-- start Data --

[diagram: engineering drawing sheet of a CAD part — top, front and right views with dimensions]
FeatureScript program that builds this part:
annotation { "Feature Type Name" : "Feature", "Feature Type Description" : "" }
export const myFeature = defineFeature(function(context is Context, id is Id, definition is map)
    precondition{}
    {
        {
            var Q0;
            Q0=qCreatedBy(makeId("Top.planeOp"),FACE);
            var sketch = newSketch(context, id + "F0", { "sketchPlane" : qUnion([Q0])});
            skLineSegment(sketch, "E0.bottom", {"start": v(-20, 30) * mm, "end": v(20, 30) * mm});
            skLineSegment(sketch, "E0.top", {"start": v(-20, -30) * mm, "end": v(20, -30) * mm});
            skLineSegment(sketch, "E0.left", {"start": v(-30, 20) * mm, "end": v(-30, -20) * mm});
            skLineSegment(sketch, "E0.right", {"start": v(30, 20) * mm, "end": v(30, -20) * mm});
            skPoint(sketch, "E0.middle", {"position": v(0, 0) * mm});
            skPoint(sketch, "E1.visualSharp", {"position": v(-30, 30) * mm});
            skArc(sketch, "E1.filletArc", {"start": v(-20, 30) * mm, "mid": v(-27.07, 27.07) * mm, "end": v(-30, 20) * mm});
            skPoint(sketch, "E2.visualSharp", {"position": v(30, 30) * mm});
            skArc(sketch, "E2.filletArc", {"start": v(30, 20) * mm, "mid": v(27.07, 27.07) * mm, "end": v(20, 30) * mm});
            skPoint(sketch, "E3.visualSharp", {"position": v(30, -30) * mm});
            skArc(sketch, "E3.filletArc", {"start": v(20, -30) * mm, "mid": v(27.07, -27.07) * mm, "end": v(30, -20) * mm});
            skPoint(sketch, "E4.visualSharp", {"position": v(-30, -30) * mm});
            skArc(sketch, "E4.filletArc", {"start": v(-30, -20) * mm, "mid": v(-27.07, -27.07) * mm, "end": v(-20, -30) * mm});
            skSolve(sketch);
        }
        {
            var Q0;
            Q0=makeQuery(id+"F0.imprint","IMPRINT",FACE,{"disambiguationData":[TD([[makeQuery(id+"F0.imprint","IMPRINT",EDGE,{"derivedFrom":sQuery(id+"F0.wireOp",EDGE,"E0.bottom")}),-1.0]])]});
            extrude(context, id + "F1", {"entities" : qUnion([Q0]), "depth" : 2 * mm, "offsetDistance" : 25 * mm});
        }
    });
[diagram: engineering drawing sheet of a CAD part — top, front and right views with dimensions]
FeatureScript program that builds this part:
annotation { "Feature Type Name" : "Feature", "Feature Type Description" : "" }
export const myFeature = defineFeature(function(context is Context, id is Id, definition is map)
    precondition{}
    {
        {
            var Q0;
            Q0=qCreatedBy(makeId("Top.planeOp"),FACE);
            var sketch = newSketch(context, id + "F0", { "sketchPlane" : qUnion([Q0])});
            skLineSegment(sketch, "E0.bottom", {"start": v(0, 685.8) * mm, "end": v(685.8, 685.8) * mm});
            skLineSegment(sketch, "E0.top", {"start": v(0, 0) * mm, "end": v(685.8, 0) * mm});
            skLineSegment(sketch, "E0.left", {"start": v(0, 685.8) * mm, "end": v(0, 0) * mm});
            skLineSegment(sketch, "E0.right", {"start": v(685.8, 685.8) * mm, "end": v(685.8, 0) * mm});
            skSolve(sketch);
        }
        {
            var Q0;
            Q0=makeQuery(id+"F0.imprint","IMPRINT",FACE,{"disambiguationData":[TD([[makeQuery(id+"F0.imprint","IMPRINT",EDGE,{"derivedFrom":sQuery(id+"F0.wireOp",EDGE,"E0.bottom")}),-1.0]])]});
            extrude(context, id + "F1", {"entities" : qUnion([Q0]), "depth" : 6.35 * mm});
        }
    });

-- end Data --

● Directions: Format all of the records above as a numbered list, one line per item, and omit any blank lines.

● Problem solution:
1. [diagram: engineering drawing sheet of a CAD part — top, front and right views with dimensions]
2. FeatureScript program that builds this part:
3. annotation { "Feature Type Name" : "Feature", "Feature Type Description" : "" }
4. export const myFeature = defineFeature(function(context is Context, id is Id, definition is map)
5.     precondition{}
6.     {
7.         {
8.             var Q0;
9.             Q0=qCreatedBy(makeId("Top.planeOp"),FACE);
10.             var sketch = newSketch(context, id + "F0", { "sketchPlane" : qUnion([Q0])});
11.             skLineSegment(sketch, "E0.bottom", {"start": v(-20, 30) * mm, "end": v(20, 30) * mm});
12.             skLineSegment(sketch, "E0.top", {"start": v(-20, -30) * mm, "end": v(20, -30) * mm});
13.             skLineSegment(sketch, "E0.left", {"start": v(-30, 20) * mm, "end": v(-30, -20) * mm});
14.             skLineSegment(sketch, "E0.right", {"start": v(30, 20) * mm, "end": v(30, -20) * mm});
15.             skPoint(sketch, "E0.middle", {"position": v(0, 0) * mm});
16.             skPoint(sketch, "E1.visualSharp", {"position": v(-30, 30) * mm});
17.             skArc(sketch, "E1.filletArc", {"start": v(-20, 30) * mm, "mid": v(-27.07, 27.07) * mm, "end": v(-30, 20) * mm});
18.             skPoint(sketch, "E2.visualSharp", {"position": v(30, 30) * mm});
19.             skArc(sketch, "E2.filletArc", {"start": v(30, 20) * mm, "mid": v(27.07, 27.07) * mm, "end": v(20, 30) * mm});
20.             skPoint(sketch, "E3.visualSharp", {"position": v(30, -30) * mm});
21.             skArc(sketch, "E3.filletArc", {"start": v(20, -30) * mm, "mid": v(27.07, -27.07) * mm, "end": v(30, -20) * mm});
22.             skPoint(sketch, "E4.visualSharp", {"position": v(-30, -30) * mm});
23.             skArc(sketch, "E4.filletArc", {"start": v(-30, -20) * mm, "mid": v(-27.07, -27.07) * mm, "end": v(-20, -30) * mm});
24.             skSolve(sketch);
25.         }
26.         {
27.             var Q0;
28.             Q0=makeQuery(id+"F0.imprint","IMPRINT",FACE,{"disambiguationData":[TD([[makeQuery(id+"F0.imprint","IMPRINT",EDGE,{"derivedFrom":sQuery(id+"F0.wireOp",EDGE,"E0.bottom")}),-1.0]])]});
29.             extrude(context, id + "F1", {"entities" : qUnion([Q0]), "depth" : 2 * mm, "offsetDistance" : 25 * mm});
30.         }
31.     });
32. [diagram: engineering drawing sheet of a CAD part — top, front and right views with dimensions]
33. FeatureScript program that builds this part:
34. annotation { "Feature Type Name" : "Feature", "Feature Type Description" : "" }
35. export const myFeature = defineFeature(function(context is Context, id is Id, definition is map)
36.     precondition{}
37.     {
38.         {
39.             var Q0;
40.             Q0=qCreatedBy(makeId("Top.planeOp"),FACE);
41.             var sketch = newSketch(context, id + "F0", { "sketchPlane" : qUnion([Q0])});
42.             skLineSegment(sketch, "E0.bottom", {"start": v(0, 685.8) * mm, "end": v(685.8, 685.8) * mm});
43.             skLineSegment(sketch, "E0.top", {"start": v(0, 0) * mm, "end": v(685.8, 0) * mm});
44.             skLineSegment(sketch, "E0.left", {"start": v(0, 685.8) * mm, "end": v(0, 0) * mm});
45.             skLineSegment(sketch, "E0.right", {"start": v(685.8, 685.8) * mm, "end": v(685.8, 0) * mm});
46.             skSolve(sketch);
47.         }
48.         {
49.             var Q0;
50.             Q0=makeQuery(id+"F0.imprint","IMPRINT",FACE,{"disambiguationData":[TD([[makeQuery(id+"F0.imprint","IMPRINT",EDGE,{"derivedFrom":sQuery(id+"F0.wireOp",EDGE,"E0.bottom")}),-1.0]])]});
51.             extrude(context, id + "F1", {"entities" : qUnion([Q0]), "depth" : 6.35 * mm});
52.         }
53.     });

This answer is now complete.